▶ Aim of the task
Give the data again exactly as written, without any of its pictures.

▶ Supplied information
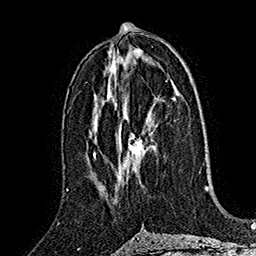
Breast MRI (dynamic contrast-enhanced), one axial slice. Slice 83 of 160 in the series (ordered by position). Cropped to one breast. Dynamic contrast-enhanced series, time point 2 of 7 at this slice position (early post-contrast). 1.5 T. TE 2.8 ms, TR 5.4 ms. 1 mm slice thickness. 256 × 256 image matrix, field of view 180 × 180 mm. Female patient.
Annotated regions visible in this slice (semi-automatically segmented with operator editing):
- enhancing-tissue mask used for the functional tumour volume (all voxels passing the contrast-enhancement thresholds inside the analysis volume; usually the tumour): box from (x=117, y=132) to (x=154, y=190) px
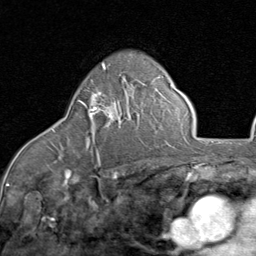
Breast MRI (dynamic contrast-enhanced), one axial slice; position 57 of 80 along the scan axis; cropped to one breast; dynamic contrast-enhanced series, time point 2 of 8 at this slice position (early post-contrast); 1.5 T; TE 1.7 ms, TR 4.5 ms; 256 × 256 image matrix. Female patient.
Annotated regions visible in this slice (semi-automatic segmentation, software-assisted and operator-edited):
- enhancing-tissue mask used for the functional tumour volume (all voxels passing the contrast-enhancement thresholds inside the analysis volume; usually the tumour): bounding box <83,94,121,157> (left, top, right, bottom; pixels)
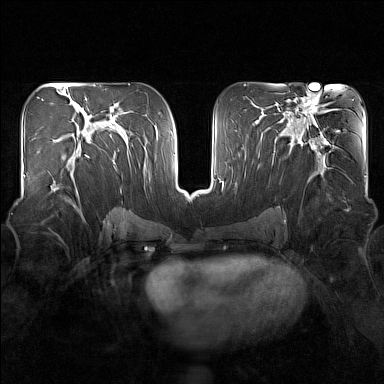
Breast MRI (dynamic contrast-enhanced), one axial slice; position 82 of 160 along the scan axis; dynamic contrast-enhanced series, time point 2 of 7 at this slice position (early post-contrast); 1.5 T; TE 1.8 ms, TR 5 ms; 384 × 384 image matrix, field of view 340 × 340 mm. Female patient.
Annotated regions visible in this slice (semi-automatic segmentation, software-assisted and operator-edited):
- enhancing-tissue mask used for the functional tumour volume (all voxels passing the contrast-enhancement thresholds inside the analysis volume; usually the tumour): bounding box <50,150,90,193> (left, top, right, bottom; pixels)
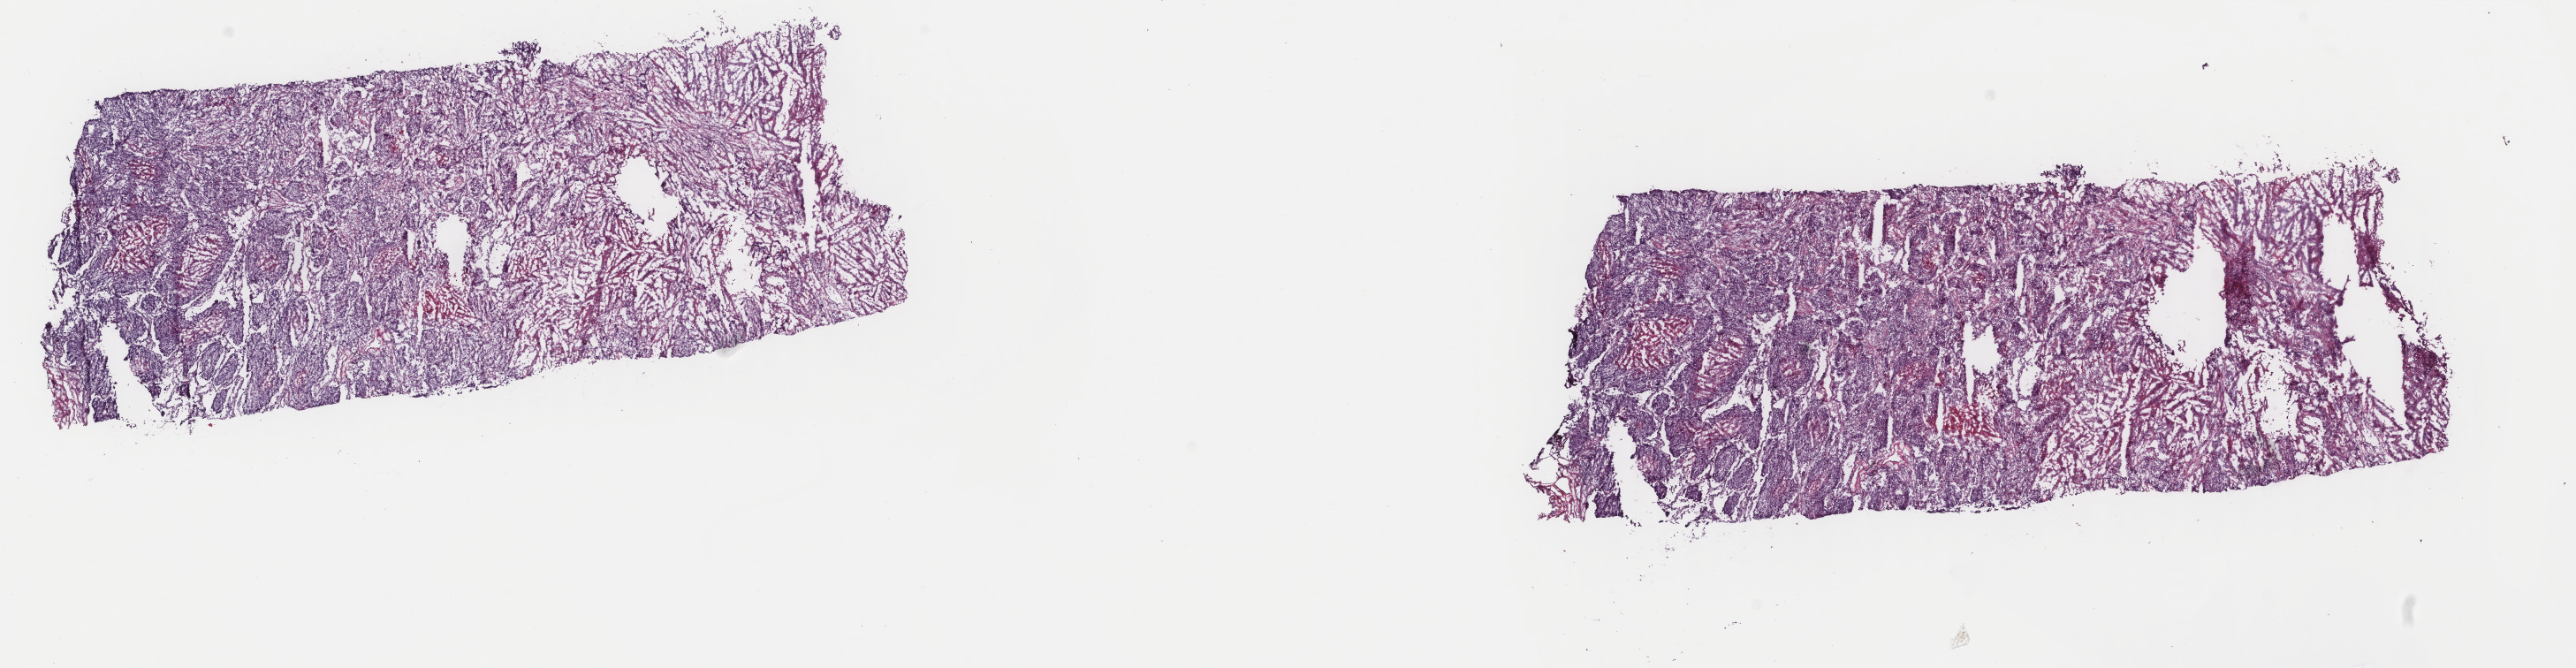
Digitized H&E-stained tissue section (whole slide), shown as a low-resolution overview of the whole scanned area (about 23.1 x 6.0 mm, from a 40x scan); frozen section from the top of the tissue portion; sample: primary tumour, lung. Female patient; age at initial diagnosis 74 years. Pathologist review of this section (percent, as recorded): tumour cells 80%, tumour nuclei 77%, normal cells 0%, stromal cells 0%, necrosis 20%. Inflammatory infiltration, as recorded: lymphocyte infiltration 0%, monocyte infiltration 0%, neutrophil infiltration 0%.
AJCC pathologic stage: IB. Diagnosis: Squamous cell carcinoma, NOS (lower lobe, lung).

▶ Answer to this exercise
Breast MRI (dynamic contrast-enhanced), one axial slice. Slice 83 of 160 in the series (ordered by position). Cropped to one breast. Dynamic contrast-enhanced series, time point 2 of 7 at this slice position (early post-contrast). 1.5 T. TE 2.8 ms, TR 5.4 ms. 1 mm slice thickness. 256 × 256 image matrix, field of view 180 × 180 mm. Female patient.
Annotated regions visible in this slice (semi-automatically segmented with operator editing):
- enhancing-tissue mask used for the functional tumour volume (all voxels passing the contrast-enhancement thresholds inside the analysis volume; usually the tumour): box from (x=117, y=132) to (x=154, y=190) px
Breast MRI (dynamic contrast-enhanced), one axial slice; position 57 of 80 along the scan axis; cropped to one breast; dynamic contrast-enhanced series, time point 2 of 8 at this slice position (early post-contrast); 1.5 T; TE 1.7 ms, TR 4.5 ms; 256 × 256 image matrix. Female patient.
Annotated regions visible in this slice (semi-automatic segmentation, software-assisted and operator-edited):
- enhancing-tissue mask used for the functional tumour volume (all voxels passing the contrast-enhancement thresholds inside the analysis volume; usually the tumour): bounding box <83,94,121,157> (left, top, right, bottom; pixels)
Breast MRI (dynamic contrast-enhanced), one axial slice; position 82 of 160 along the scan axis; dynamic contrast-enhanced series, time point 2 of 7 at this slice position (early post-contrast); 1.5 T; TE 1.8 ms, TR 5 ms; 384 × 384 image matrix, field of view 340 × 340 mm. Female patient.
Annotated regions visible in this slice (semi-automatic segmentation, software-assisted and operator-edited):
- enhancing-tissue mask used for the functional tumour volume (all voxels passing the contrast-enhancement thresholds inside the analysis volume; usually the tumour): bounding box <50,150,90,193> (left, top, right, bottom; pixels)
Digitized H&E-stained tissue section (whole slide), shown as a low-resolution overview of the whole scanned area (about 23.1 x 6.0 mm, from a 40x scan); frozen section from the top of the tissue portion; sample: primary tumour, lung. Female patient; age at initial diagnosis 74 years. Pathologist review of this section (percent, as recorded): tumour cells 80%, tumour nuclei 77%, normal cells 0%, stromal cells 0%, necrosis 20%. Inflammatory infiltration, as recorded: lymphocyte infiltration 0%, monocyte infiltration 0%, neutrophil infiltration 0%.
AJCC pathologic stage: IB. Diagnosis: Squamous cell carcinoma, NOS (lower lobe, lung).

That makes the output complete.